'People in crisis wish to be acknowledged, heard and listened to'
9:00am Sunday 16th March 2014 in By Fiona Scott
I watched a tv review programme recently where hundreds of viewers complained about the graphic nature of television images showing events in Ukraine.
The images apparently showed a grenade landing near a police officer, his attempts to move it and a boot flying through the air, which could have been his foot.
Several people complained, saying it was too graphic, too awful for the man concerned and should not have been shown on lunchtime tv. Why not?
We live in a society where news is 24 hours a day and often, due to smartphones and social media, evolving in front of us.

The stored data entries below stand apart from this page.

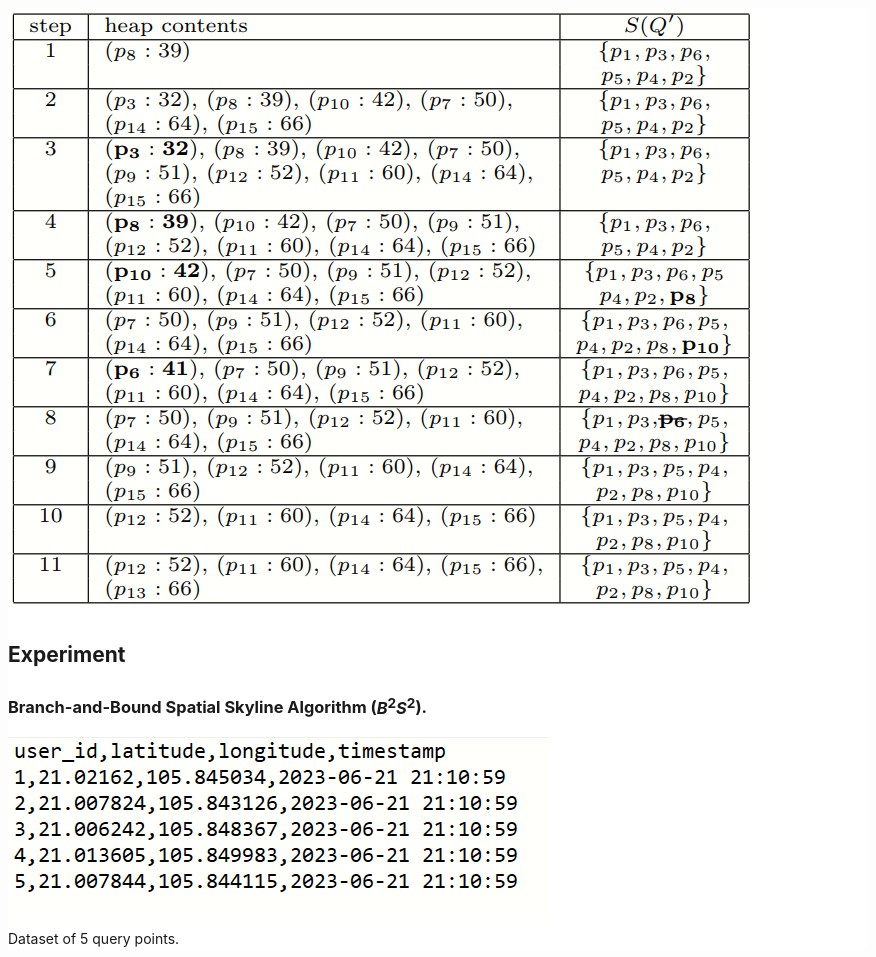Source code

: ![](https://raw.githubusercontent.com/VuQuynh27/GIS/master/Image/Anh25.png)<br>

## Experiment
### Branch-and-Bound Spatial Skyline Algorithm ($B^2S^2$).
![](https://raw.githubusercontent.com/VuQuynh27/GIS/master/Image/Anh26.png) <br>
Dataset of 5 query points.
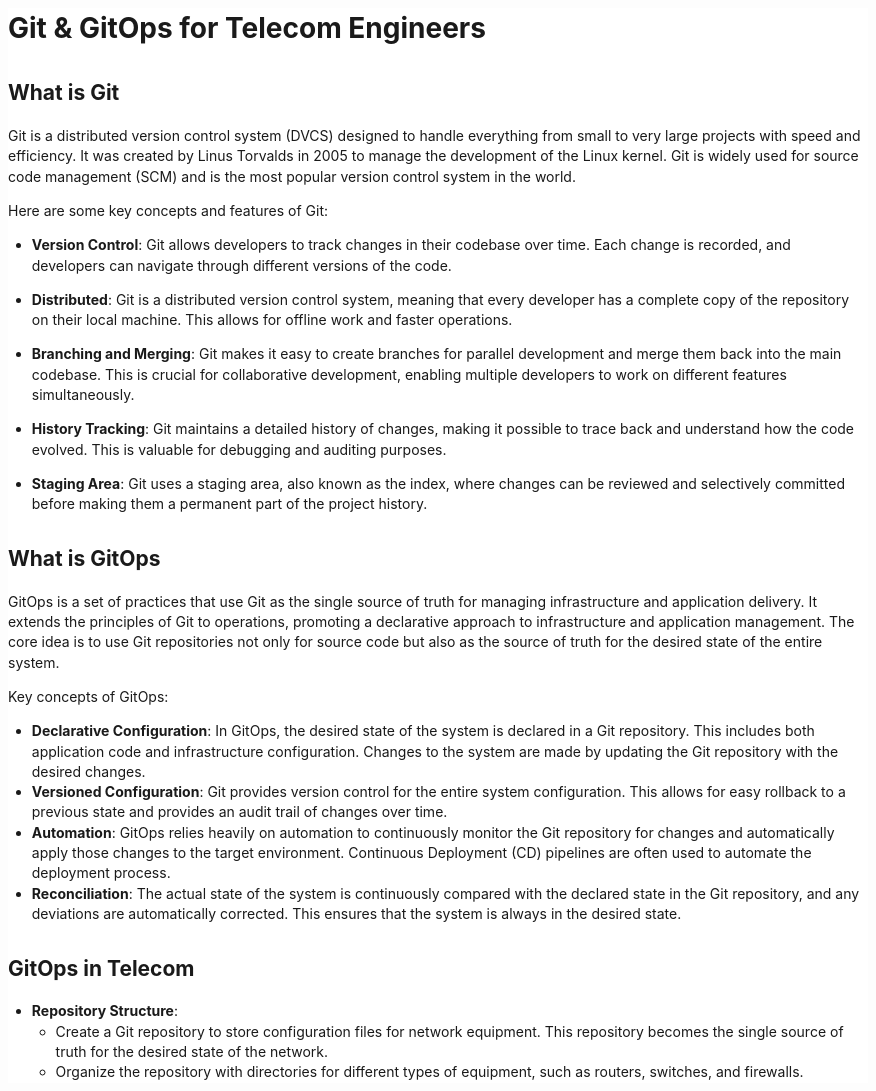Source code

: 
# Git & GitOps for Telecom Engineers

## What is Git

Git is a distributed version control system (DVCS) designed to handle everything from small to very large projects with speed and efficiency. It was created by Linus Torvalds in 2005 to manage the development of the Linux kernel. Git is widely used for source code management (SCM) and is the most popular version control system in the world.

Here are some key concepts and features of Git:

- **Version Control**: Git allows developers to track changes in their codebase over time. Each change is recorded, and developers can navigate through different versions of the code.

- **Distributed**: Git is a distributed version control system, meaning that every developer has a complete copy of the repository on their local machine. This allows for offline work and faster operations.

- **Branching and Merging**: Git makes it easy to create branches for parallel development and merge them back into the main codebase. This is crucial for collaborative development, enabling multiple developers to work on different features simultaneously.

- **History Tracking**: Git maintains a detailed history of changes, making it possible to trace back and understand how the code evolved. This is valuable for debugging and auditing purposes.

- **Staging Area**: Git uses a staging area, also known as the index, where changes can be reviewed and selectively committed before making them a permanent part of the project history.

## What is GitOps
GitOps is a set of practices that use Git as the single source of truth for managing infrastructure and application delivery. It extends the principles of Git to operations, promoting a declarative approach to infrastructure and application management. The core idea is to use Git repositories not only for source code but also as the source of truth for the desired state of the entire system.

Key concepts of GitOps:

- **Declarative Configuration**: In GitOps, the desired state of the system is declared in a Git repository. This includes both application code and infrastructure configuration. Changes to the system are made by updating the Git repository with the desired changes.
- **Versioned Configuration**: Git provides version control for the entire system configuration. This allows for easy rollback to a previous state and provides an audit trail of changes over time.
- **Automation**: GitOps relies heavily on automation to continuously monitor the Git repository for changes and automatically apply those changes to the target environment. Continuous Deployment (CD) pipelines are often used to automate the deployment process.
- **Reconciliation**: The actual state of the system is continuously compared with the declared state in the Git repository, and any deviations are automatically corrected. This ensures that the system is always in the desired state.

## GitOps in Telecom

- **Repository Structure**:
    - Create a Git repository to store configuration files for network equipment. This repository becomes the single source of truth for the desired state of the network.
    - Organize the repository with directories for different types of equipment, such as routers, switches, and firewalls.
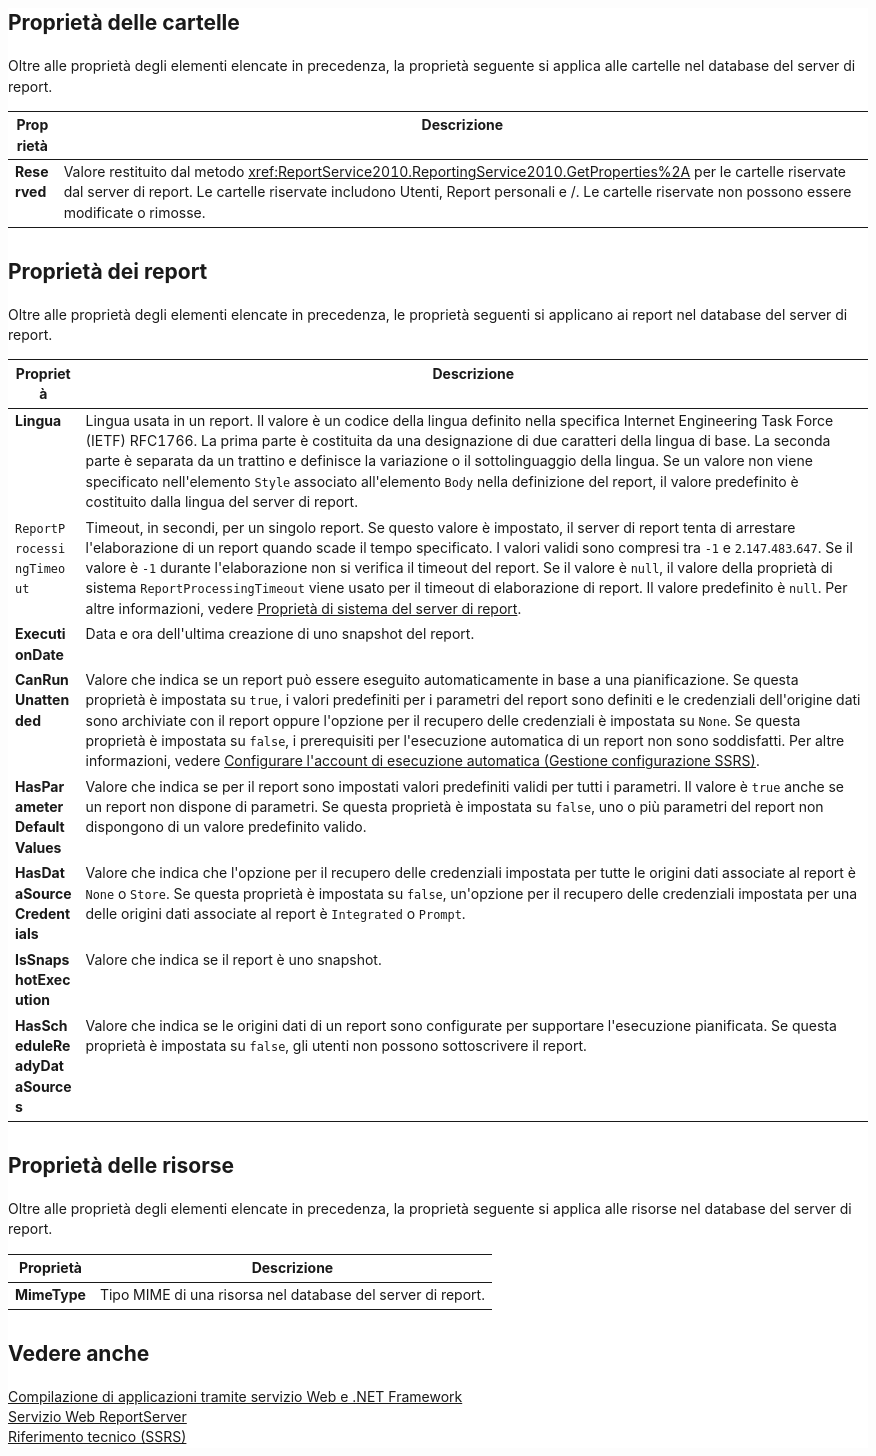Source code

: ## <a name="folder-properties"></a>Proprietà delle cartelle  
 Oltre alle proprietà degli elementi elencate in precedenza, la proprietà seguente si applica alle cartelle nel database del server di report.  
  
|Proprietà|Descrizione|  
|--------------|-----------------|  
|**Reserved**|Valore restituito dal metodo <xref:ReportService2010.ReportingService2010.GetProperties%2A> per le cartelle riservate dal server di report. Le cartelle riservate includono Utenti, Report personali e /. Le cartelle riservate non possono essere modificate o rimosse.|  
  
## <a name="report-properties"></a>Proprietà dei report  
 Oltre alle proprietà degli elementi elencate in precedenza, le proprietà seguenti si applicano ai report nel database del server di report.  
  
|Proprietà|Descrizione|  
|--------------|-----------------|  
|**Lingua**|Lingua usata in un report. Il valore è un codice della lingua definito nella specifica Internet Engineering Task Force (IETF) RFC1766. La prima parte è costituita da una designazione di due caratteri della lingua di base. La seconda parte è separata da un trattino e definisce la variazione o il sottolinguaggio della lingua. Se un valore non viene specificato nell'elemento `Style` associato all'elemento `Body` nella definizione del report, il valore predefinito è costituito dalla lingua del server di report.|  
|`ReportProcessingTimeout`|Timeout, in secondi, per un singolo report. Se questo valore è impostato, il server di report tenta di arrestare l'elaborazione di un report quando scade il tempo specificato. I valori validi sono compresi tra `-1` e `2`.`147`.`483`.`647`. Se il valore è `-1` durante l'elaborazione non si verifica il timeout del report. Se il valore è `null`, il valore della proprietà di sistema `ReportProcessingTimeout` viene usato per il timeout di elaborazione di report. Il valore predefinito è `null`. Per altre informazioni, vedere [Proprietà di sistema del server di report](reporting-services-properties-report-server-system-properties.md).|  
|**ExecutionDate**|Data e ora dell'ultima creazione di uno snapshot del report.|  
|**CanRunUnattended**|Valore che indica se un report può essere eseguito automaticamente in base a una pianificazione. Se questa proprietà è impostata su `true`, i valori predefiniti per i parametri del report sono definiti e le credenziali dell'origine dati sono archiviate con il report oppure l'opzione per il recupero delle credenziali è impostata su `None`. Se questa proprietà è impostata su `false`, i prerequisiti per l'esecuzione automatica di un report non sono soddisfatti. Per altre informazioni, vedere [Configurare l'account di esecuzione automatica &#40;Gestione configurazione SSRS&#41;](../../install-windows/configure-the-unattended-execution-account-ssrs-configuration-manager.md).|  
|**HasParameterDefaultValues**|Valore che indica se per il report sono impostati valori predefiniti validi per tutti i parametri. Il valore è `true` anche se un report non dispone di parametri. Se questa proprietà è impostata su `false`, uno o più parametri del report non dispongono di un valore predefinito valido.|  
|**HasDataSourceCredentials**|Valore che indica che l'opzione per il recupero delle credenziali impostata per tutte le origini dati associate al report è `None` o `Store`. Se questa proprietà è impostata su `false`, un'opzione per il recupero delle credenziali impostata per una delle origini dati associate al report è `Integrated` o `Prompt`.|  
|**IsSnapshotExecution**|Valore che indica se il report è uno snapshot.|  
|**HasScheduleReadyDataSources**|Valore che indica se le origini dati di un report sono configurate per supportare l'esecuzione pianificata. Se questa proprietà è impostata su `false`, gli utenti non possono sottoscrivere il report.|  
  
## <a name="resource-properties"></a>Proprietà delle risorse  
 Oltre alle proprietà degli elementi elencate in precedenza, la proprietà seguente si applica alle risorse nel database del server di report.  
  
|Proprietà|Descrizione|  
|--------------|-----------------|  
|**MimeType**|Tipo MIME di una risorsa nel database del server di report.|  
  
## <a name="see-also"></a>Vedere anche  
 [Compilazione di applicazioni tramite servizio Web e .NET Framework](building-applications-using-the-web-service-and-the-net-framework.md)   
 [Servizio Web ReportServer](../report-server-web-service.md)   
 [Riferimento tecnico &#40;SSRS&#41;](../../technical-reference-ssrs.md)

Many ordinary people in the Ukraine are facing a potential catastrophe and millions of families in Syria are living a nightmare daily.
Why shouldn’t we be made to feel uncomfortable in our Wiltshire homes? We can always turn over or turn off.
There is an argument over taste, decency and time of day, of course. Mostly that argument doesn’t relate to evolving news events.
I did not find these pictures to be distasteful. For me, they are real, this is actually happening and people in crisis wish to be acknowledged, heard and listened to.
After all, remember the graphic images around the murder of soldier Lee Rigby.
Should we have been spared that on tv? Would that have made the pain of his family any less? When an English soldier is murdered in cold blood, in broad daylight on our own streets? Which horror is more suitable for our sensibilities?